Já José Waterloo Lopes Leal, presidente da APGAM – Associação Profissional dos Geólogos da Amazônia, se manifestou acerca da taxa sobre recursos hídricos criada recentemente pelo Governo do Estado, e que deve começar a ser cobrada em abril deste ano, sugerindo que precisa ser amadurecida. Corroborando o pensamento de José Fernando Gomes Jr, entende que quem paga ao final é a sociedade. O geólogo disse que verticalização se faz por ações, criação de atrativos e fortalecimento de financiamento, ponderando que a mineração sente reflexos do mercado internacional, os preços são impostos e é preciso ser criativo para atrair investidores e os que detém o controle do mundo globalizado. Leal defendeu a criação do Conselho Estadual de Mineração e a adequação do Conselho Estadual de Meio-Ambiente e Recursos Hídricos, que hoje representa apenas a Região Metropolitana de Belém,pela sua ótica. 

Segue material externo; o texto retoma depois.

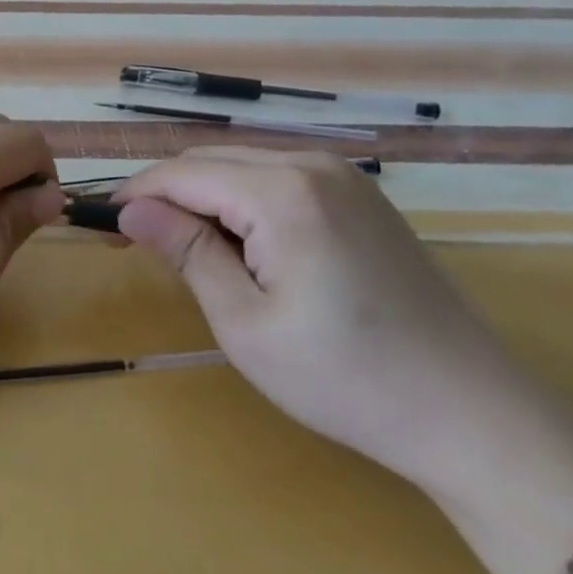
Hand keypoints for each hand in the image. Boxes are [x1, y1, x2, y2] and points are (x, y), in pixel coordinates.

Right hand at [114, 147, 552, 496]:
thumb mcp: (246, 323)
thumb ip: (186, 252)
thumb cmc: (346, 379)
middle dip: (166, 194)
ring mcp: (343, 176)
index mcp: (283, 192)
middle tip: (133, 241)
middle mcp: (312, 164)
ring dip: (202, 196)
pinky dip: (241, 200)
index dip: (135, 195)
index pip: (183, 173)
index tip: (100, 228)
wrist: (472, 413)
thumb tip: (129, 211)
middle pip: (211, 159)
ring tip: (182, 247)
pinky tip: (238, 242)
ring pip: (242, 164)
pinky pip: (277, 177)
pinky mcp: (359, 195)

O presidente do Sebrae-PA, Fabrizio Gaglianone, destacou a importância da mineração para as pequenas e microempresas, muito impactadas, e anunciou projeto de mais de R$2,5 milhões para 2015 e 2016, destinado à capacitação de pequenos e micro empreendedores, que começará a ser executado em Parauapebas, Ourilândia, Canaã dos Carajás, Marituba e Ananindeua. Salientou, ainda, o universo de mais de 150 mil pequenas e micro empresas com foco diferencial no preparo para atender as demandas dos grandes projetos, mas também prontas para que tenham menos dependência desses grandes projetos mineradores, ganhando produtividade para sua sequência e desenvolvimento no mercado.

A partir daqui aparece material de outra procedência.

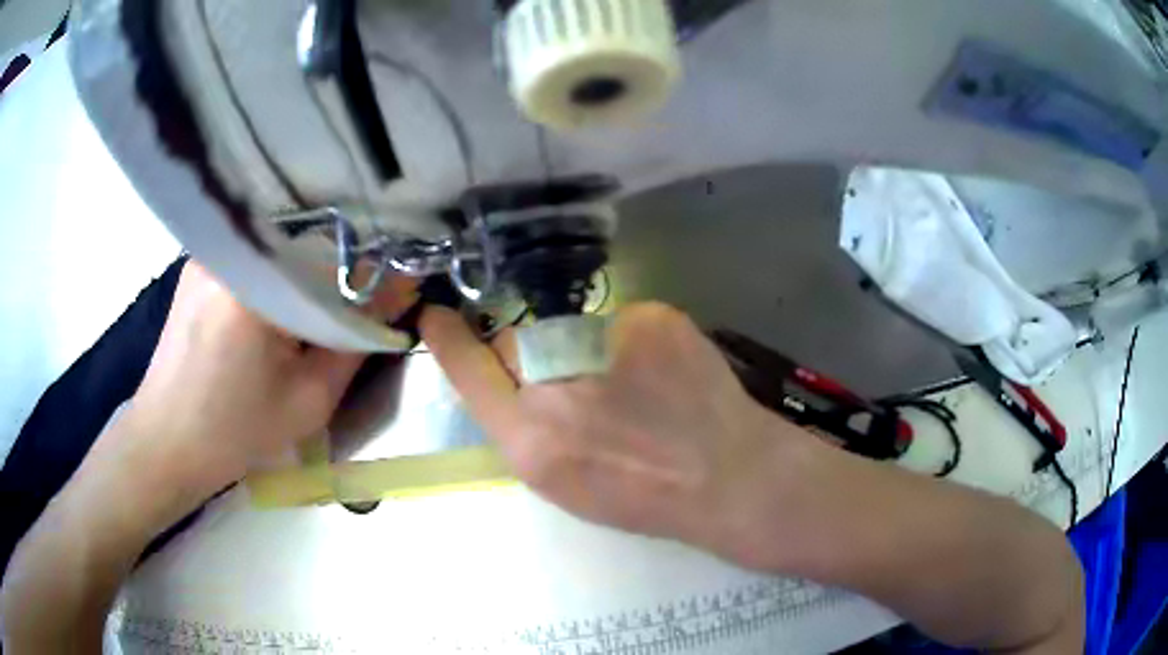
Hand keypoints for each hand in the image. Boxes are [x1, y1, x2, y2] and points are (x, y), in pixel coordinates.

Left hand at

A secretária adjunta Maria Amélia Enriquez, de Desenvolvimento Econômico, Mineração e Energia, representando o secretário Adnan Demachki e o próprio governador Simão Jatene, falou dos indicadores, inclusive de um novo a ser adotado pelo governo do Estado. Destacando que a mineração deve privilegiar atividades de responsabilidade social corporativa, reconheceu que o anuário mineral deste ano trata especificamente desse aspecto, realçando os diversos ciclos de negócios, as várias nuances e a necessidade de discutir o tema. Para ela, o grande “calcanhar de Aquiles” é a qualificação para as especificidades da atividade mineradora – não chegam a 18 mil as pessoas formalmente empregadas nas empresas de mineração –, de modo que aponte para outras atividades alternativas ao fim do ciclo de lavra. Maria Amélia frisou que o Primeiro Plano Mineral do Pará é também o primeiro do Brasil, que o Estado tem um “casamento indissolúvel com a mineração”, mas sofre distorções históricas como o fato de que os R$30 bilhões exportados deveriam significar R$6 bilhões em caixa, e pregou o que chamou de três “c”: consenso, cooperação e compromisso.

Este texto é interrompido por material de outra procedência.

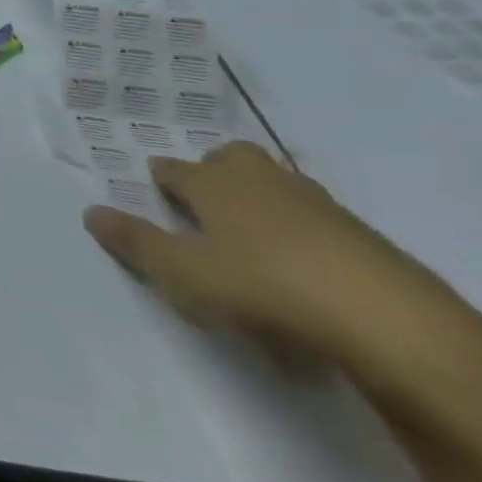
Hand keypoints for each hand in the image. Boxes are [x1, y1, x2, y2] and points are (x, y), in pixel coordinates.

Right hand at [83, 142, 481, 377]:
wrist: (392, 324)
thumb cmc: (264, 289)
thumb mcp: (184, 274)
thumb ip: (136, 243)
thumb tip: (90, 211)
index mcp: (214, 184)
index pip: (175, 169)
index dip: (161, 179)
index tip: (155, 192)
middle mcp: (262, 181)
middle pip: (232, 158)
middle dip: (215, 171)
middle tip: (206, 205)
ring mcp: (319, 206)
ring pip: (278, 185)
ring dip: (261, 200)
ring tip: (252, 240)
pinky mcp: (366, 238)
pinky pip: (318, 221)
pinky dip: (302, 233)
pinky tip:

Participaram da sessão, também, os deputados Carlos Bordalo(PT), Coronel Neil(PSD), Airton Faleiro(PT), Eraldo Pimenta(PMDB), Iran Lima(PMDB) e Renato Ogawa(PR), além do vice-presidente da Fiepa, Gualter Leitão, o presidente do Conjove, Fernando Severino, o representante do Ibram, Alberto Rogério da Silva, o presidente da Comissão de recursos minerários da OAB-PA, Márcio Medeiros,  e a jornalista Roberta Vilanova, presidente do Sinjor-PA, que lança hoje à noite, em parceria com o Simineral, o Prêmio Hamilton Pinheiro de Jornalismo.